* [TASK OBJECTIVE]: When you return the lines below, go from the first through the line with "لم يعد فيها", keep them exact, and leave out every picture.
(Beginning of RECORDS FOR THE EXERCISE)
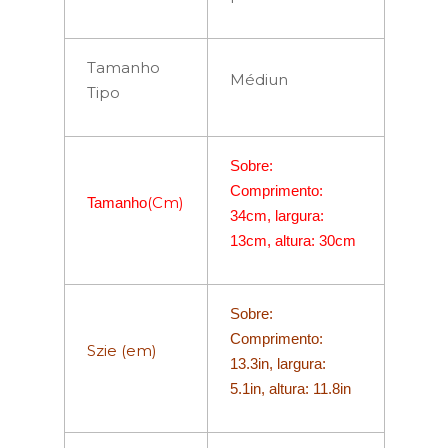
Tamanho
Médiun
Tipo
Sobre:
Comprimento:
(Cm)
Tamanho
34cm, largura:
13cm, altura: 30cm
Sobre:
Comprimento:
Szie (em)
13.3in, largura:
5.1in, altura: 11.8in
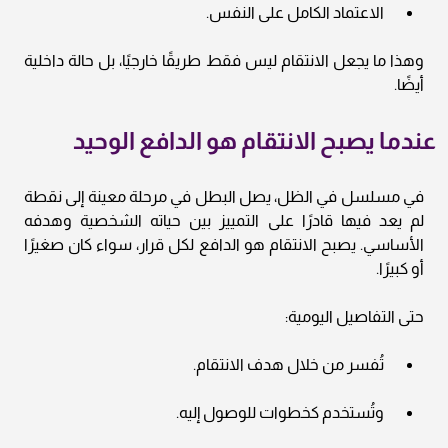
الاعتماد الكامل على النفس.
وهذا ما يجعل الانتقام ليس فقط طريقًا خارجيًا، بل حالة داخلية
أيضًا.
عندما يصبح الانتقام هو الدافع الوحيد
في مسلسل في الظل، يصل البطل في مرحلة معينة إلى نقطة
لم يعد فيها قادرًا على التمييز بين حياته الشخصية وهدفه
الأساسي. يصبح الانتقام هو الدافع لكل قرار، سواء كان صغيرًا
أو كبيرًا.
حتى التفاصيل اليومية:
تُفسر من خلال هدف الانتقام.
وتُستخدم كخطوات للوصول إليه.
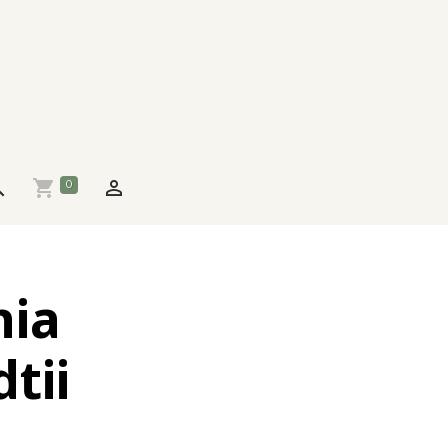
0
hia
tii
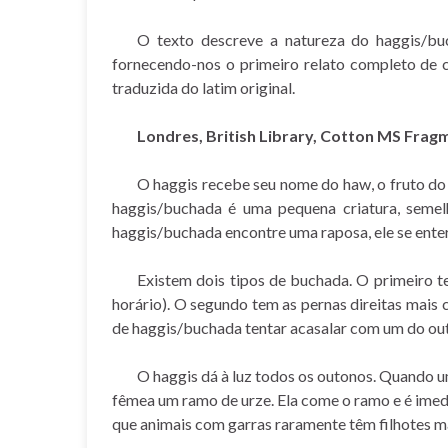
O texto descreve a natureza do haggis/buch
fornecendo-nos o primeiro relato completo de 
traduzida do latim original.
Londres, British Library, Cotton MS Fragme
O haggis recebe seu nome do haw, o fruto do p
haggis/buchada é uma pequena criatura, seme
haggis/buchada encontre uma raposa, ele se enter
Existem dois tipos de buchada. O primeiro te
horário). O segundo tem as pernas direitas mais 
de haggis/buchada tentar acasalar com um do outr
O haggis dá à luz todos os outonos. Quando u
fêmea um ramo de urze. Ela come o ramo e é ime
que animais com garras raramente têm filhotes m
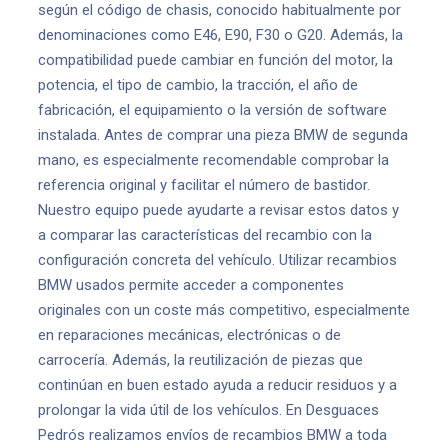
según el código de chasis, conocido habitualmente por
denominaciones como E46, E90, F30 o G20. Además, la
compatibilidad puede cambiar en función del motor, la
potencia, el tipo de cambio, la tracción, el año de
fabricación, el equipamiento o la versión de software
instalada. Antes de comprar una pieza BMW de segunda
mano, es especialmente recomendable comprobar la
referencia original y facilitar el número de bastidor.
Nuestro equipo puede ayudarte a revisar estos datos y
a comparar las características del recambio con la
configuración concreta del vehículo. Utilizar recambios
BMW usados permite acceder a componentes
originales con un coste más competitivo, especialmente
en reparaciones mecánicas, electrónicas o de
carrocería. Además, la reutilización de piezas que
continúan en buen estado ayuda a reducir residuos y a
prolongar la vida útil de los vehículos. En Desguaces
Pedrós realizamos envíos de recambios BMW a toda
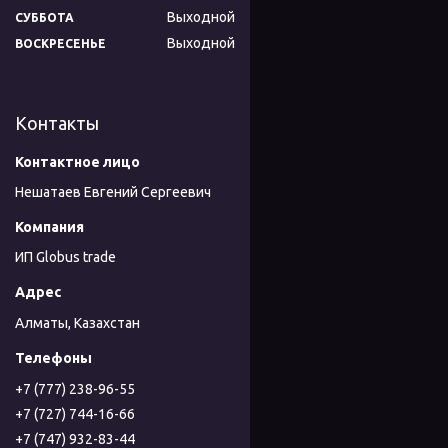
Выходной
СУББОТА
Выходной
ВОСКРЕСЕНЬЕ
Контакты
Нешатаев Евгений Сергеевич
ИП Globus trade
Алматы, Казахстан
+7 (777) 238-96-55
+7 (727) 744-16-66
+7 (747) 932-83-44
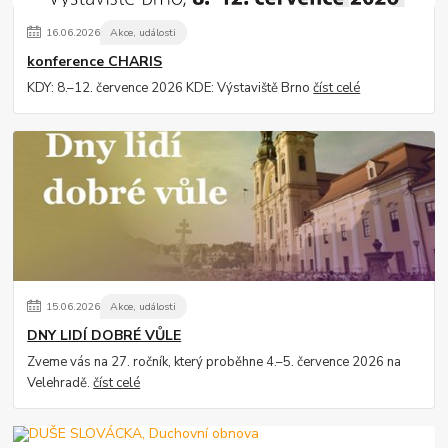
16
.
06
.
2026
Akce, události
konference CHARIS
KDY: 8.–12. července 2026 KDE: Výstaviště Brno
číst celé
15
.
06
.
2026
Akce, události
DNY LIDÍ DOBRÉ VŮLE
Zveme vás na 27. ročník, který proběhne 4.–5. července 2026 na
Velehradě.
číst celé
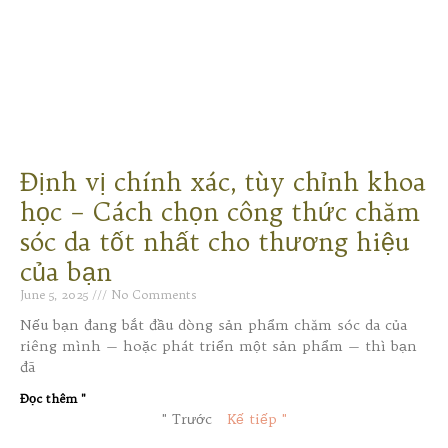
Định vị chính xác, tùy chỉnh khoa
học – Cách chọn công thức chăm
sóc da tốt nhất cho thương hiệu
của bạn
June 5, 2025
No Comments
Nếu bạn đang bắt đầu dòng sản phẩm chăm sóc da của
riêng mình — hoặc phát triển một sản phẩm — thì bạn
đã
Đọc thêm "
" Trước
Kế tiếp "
(End of RECORDS FOR THE EXERCISE)
* [RESULT OF THE TASK]:
Tamanho
Médiun
Tipo
Sobre:
Comprimento:
(Cm)
Tamanho
34cm, largura:
13cm, altura: 30cm
Sobre:
Comprimento:
Szie (em)
13.3in, largura:
5.1in, altura: 11.8in
الاعتماد الكامل على النفس.
وهذا ما يجعل الانتقام ليس فقط طريقًا خارجيًا، بل حالة داخلية
أيضًا.
عندما يصبح الانتقام هو الدافع الوحيد
في مسلسل في الظل، يصل البطل في مرحلة معينة إلى نقطة
لم يعد فيها قادرًا على التمييز بين حياته الشخصية وهدفه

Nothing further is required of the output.